DeNiro’s Pat Senior is his best role in years. He imbues the father with his own pathology (he’s obsessive compulsive) and also has anger management issues like his son, so that apple hasn’t fallen far from the tree. The relationship between father and son becomes something connected to football (dad is a huge Philadelphia Eagles fan), but this also has something to do with the bookmaking and a possibility of a big payday. Pat and Tiffany become entwined in a bet that will either bring dad huge winnings or sink him into debt forever.

Russell’s screenplay (based on Matthew Quick’s novel) is a layered and textured thing of beauty. There are so many nuances, connections made after it seems a thread has been left dangling, and every character has a moment that is authentic and clarifies not only his or her actions but adds to the overall story. As the relationship between Pat and Tiffany develops, we see them not so much as star-crossed lovers but passing ships in the night. The question remains throughout whether Pat will wake up and appreciate Tiffany for what she is before it is too late and their ships go off into different directions forever.

This film is a perfect tale for the fractured world in which we live. It doesn’t present us with perfect male and female leads but true to life people with real disabilities. Though the film is about two people with faults, they also have strengths that make them rise above their conflicts with each other and the world. They slowly find in one another a reason to go on, and thus they are not only good for each other emotionally but also spiritually. It is so refreshing to see a film that does not take the cookie cutter route to the denouement. We cannot be sure until the very last minutes how things will turn out, and you have to give Russell credit for making what is basically the anti-rom-com.
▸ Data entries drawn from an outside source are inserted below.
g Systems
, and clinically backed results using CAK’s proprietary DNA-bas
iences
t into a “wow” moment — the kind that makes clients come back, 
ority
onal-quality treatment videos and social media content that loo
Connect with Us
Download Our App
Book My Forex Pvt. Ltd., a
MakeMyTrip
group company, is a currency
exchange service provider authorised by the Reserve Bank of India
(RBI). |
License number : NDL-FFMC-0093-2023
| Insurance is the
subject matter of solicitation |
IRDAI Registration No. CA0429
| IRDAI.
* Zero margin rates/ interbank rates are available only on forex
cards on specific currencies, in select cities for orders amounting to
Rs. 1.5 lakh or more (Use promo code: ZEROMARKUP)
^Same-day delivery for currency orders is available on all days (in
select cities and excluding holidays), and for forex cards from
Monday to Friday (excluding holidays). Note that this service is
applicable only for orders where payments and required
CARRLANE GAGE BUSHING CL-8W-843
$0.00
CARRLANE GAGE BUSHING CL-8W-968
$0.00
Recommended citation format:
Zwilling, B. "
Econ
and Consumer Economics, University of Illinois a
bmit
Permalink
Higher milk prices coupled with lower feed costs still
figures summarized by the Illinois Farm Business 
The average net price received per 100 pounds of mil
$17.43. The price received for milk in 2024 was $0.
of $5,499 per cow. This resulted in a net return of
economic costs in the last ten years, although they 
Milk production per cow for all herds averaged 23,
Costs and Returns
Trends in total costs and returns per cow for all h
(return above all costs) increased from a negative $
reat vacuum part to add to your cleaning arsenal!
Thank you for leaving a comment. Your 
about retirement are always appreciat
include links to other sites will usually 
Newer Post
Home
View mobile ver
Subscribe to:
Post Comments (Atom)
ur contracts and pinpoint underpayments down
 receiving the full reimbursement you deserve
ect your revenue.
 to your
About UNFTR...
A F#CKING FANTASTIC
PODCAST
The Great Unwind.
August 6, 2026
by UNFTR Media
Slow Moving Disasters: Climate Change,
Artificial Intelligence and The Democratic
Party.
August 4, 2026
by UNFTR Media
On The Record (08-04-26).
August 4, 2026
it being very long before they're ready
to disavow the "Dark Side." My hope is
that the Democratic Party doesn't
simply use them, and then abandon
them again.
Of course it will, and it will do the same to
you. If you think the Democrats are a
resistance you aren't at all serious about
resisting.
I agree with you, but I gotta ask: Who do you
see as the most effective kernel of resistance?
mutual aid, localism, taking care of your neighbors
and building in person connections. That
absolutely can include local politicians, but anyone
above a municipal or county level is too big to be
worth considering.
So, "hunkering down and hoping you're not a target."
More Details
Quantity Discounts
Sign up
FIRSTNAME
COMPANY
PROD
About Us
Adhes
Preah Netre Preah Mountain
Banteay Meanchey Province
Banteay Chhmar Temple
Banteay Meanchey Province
Since I don’t believe in spoilers, all I can say is that once you have seen the film you have to make the call as to how you handle the ending. Will you throw the book out the window or will you embrace it for what it is: simply the best romantic comedy of the year with lots of drama thrown in for effect.

Oh, and I guarantee you will never hear “My Cherie Amour” again and not think of Cooper’s Pat and his tortured face as he keeps hearing the song in his head. He certainly should win the Oscar for best actor, but being up against Daniel Day Lewis for his portrayal of Lincoln is like David going up against Goliath, but perhaps Cooper can master the slingshot. Maybe happy endings can happen after all.